I'll be very disappointed when podcasting becomes fully metricised. The large scale introduction of advertising will be toxic and do to this beautiful indie space what has happened to the web.
Would you rather the people who make quality podcasts have to spend the not-inconsiderate amount of time researching, rehearsing, performing, and editing alongside a full-time job? Would you rather they do that instead of making it a better thing?
Podcast advertising has been around for a decade and somehow, just somehow, it has not been as "toxic" as you imply.
It really depends. The problem is that once advertising become the primary drip of financial resources, the content begins to revolve around the needs, goals, and preferences of advertisers. Content that isn't seen as monetizable gets shown the door. Content that rails against consensus opinion or is anti-corporate gets shut down. Things that earn money get promoted at the expense of all else.
You can see this lucidly in the case of Bill O'Reilly. People had already known his deal for over a decade, but it wasn't until his ad dollars were pulled (after a public pressure campaign) that he was dethroned. That's an example of the kind of media system that is fostered by advertisement.
Hasn't advertising always been the primary drip of financial resources for podcasts? Aside from a bit more enthusiasm for Casper mattresses than is probably warranted, I don't think your concerns have come to pass.

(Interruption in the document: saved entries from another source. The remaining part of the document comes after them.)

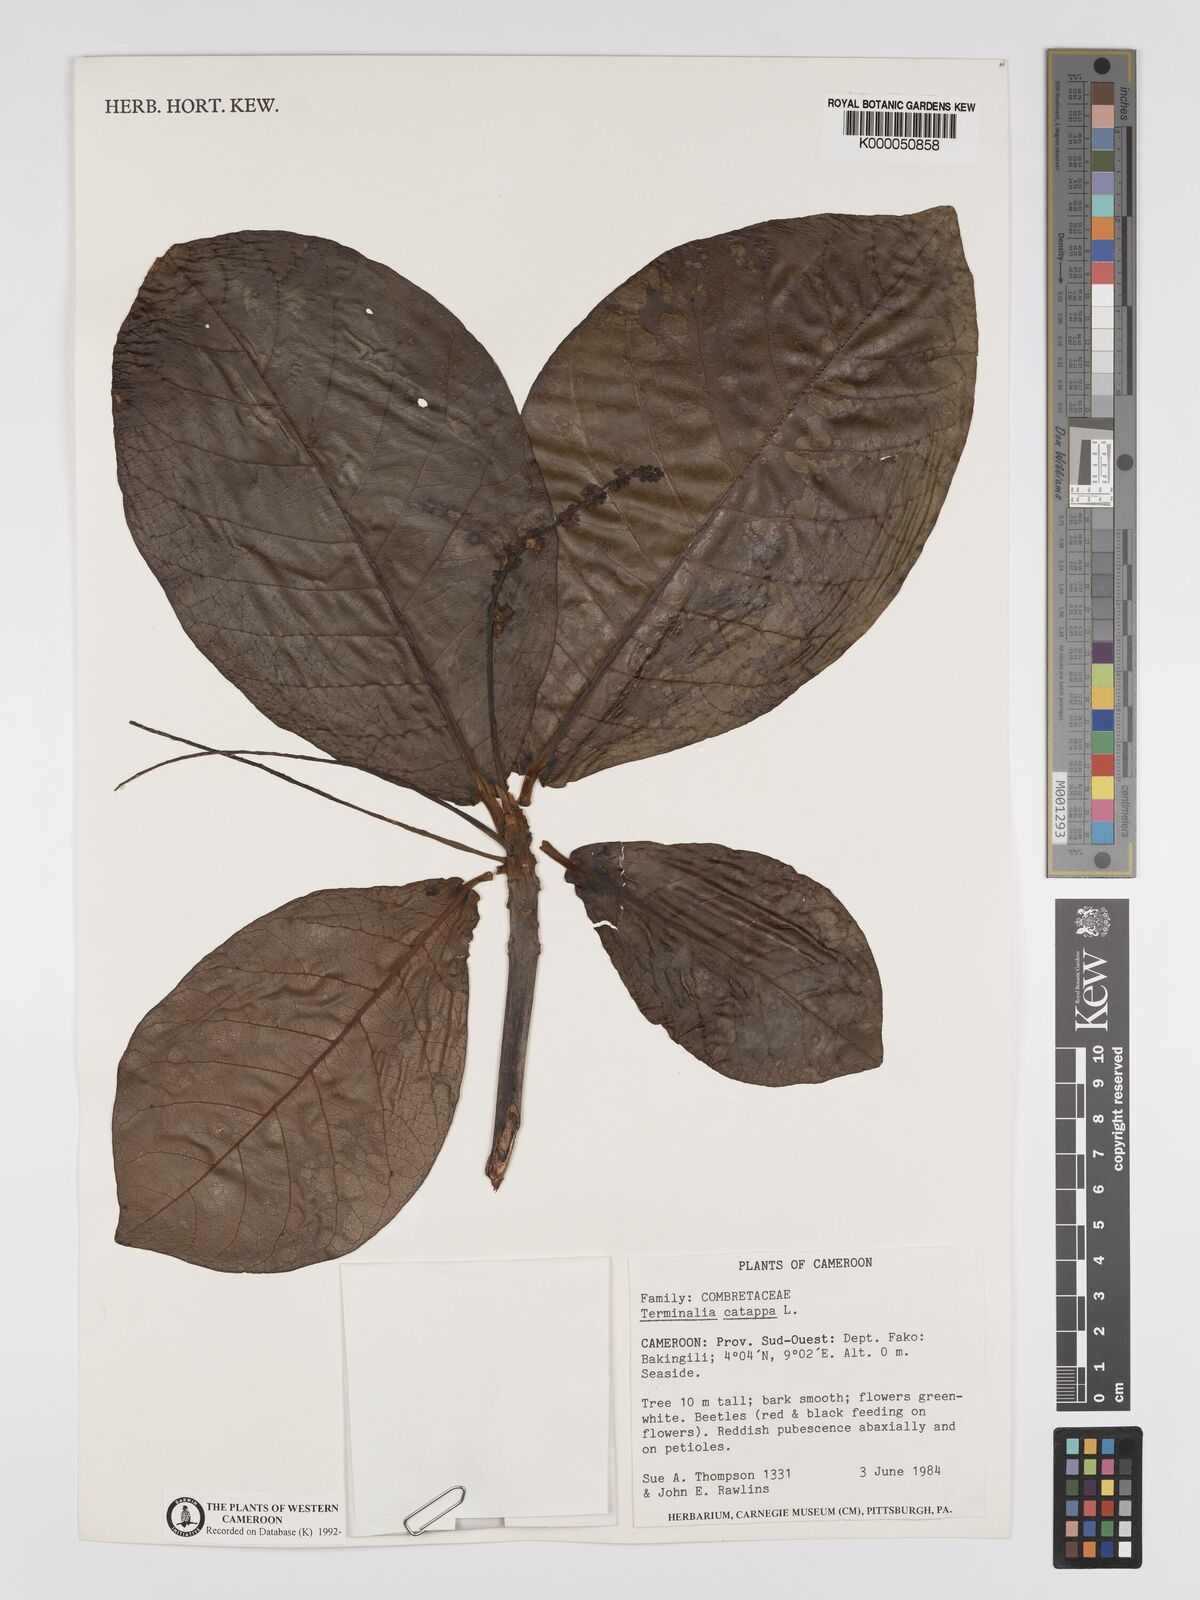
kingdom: Plantae
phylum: Tracheophyta
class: Magnoliopsida
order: Myrtales
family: Combretaceae
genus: Terminalia
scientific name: Terminalia catappa
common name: Tropical almond
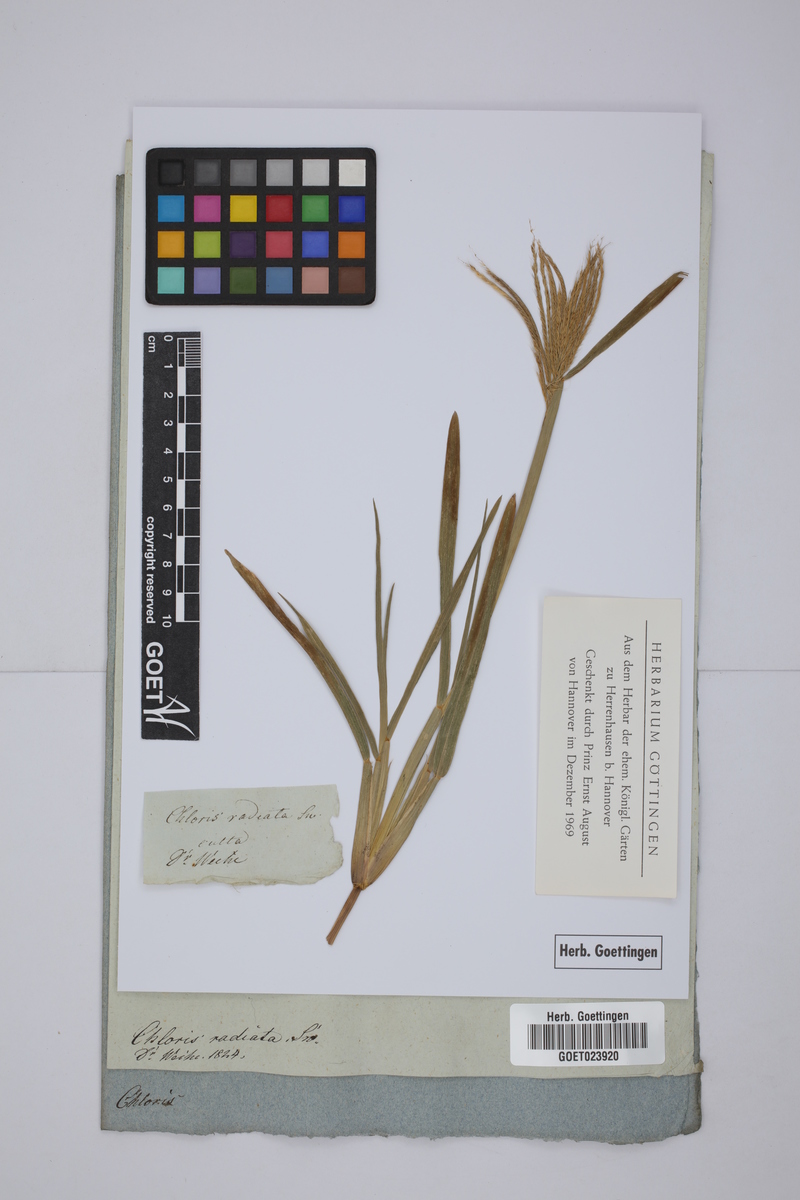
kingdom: Plantae
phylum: Tracheophyta
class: Liliopsida
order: Poales
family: Poaceae
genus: Chloris
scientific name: Chloris radiata
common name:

The great thing that podcasts have going for them as a product is they're super cheap to make (relatively speaking). Podcasters willing to compromise the product by taking on more obtrusive advertising will get outcompeted by those who don't. It's ideally how media sites in general would work, but those are expensive enough to run that most sites resort to intrusive ads.
And when that state probably isn't economically tenable for the creators? Are you paying for everything you're listening to (you're almost certainly not)? For those you are paying for, are you paying enough to make up for everyone who isn't?
Like...podcasts are a lot of work for not a lot of return in the current environment. That's why advertising happens: because making a few hundred bucks an ep off of a preroll and a midroll, for a show with ten thousand active listeners or so, makes the argument for continuing to do it. Metrics are gonna keep mattering because it's the only way to make it a creative work that can at least pay for its time.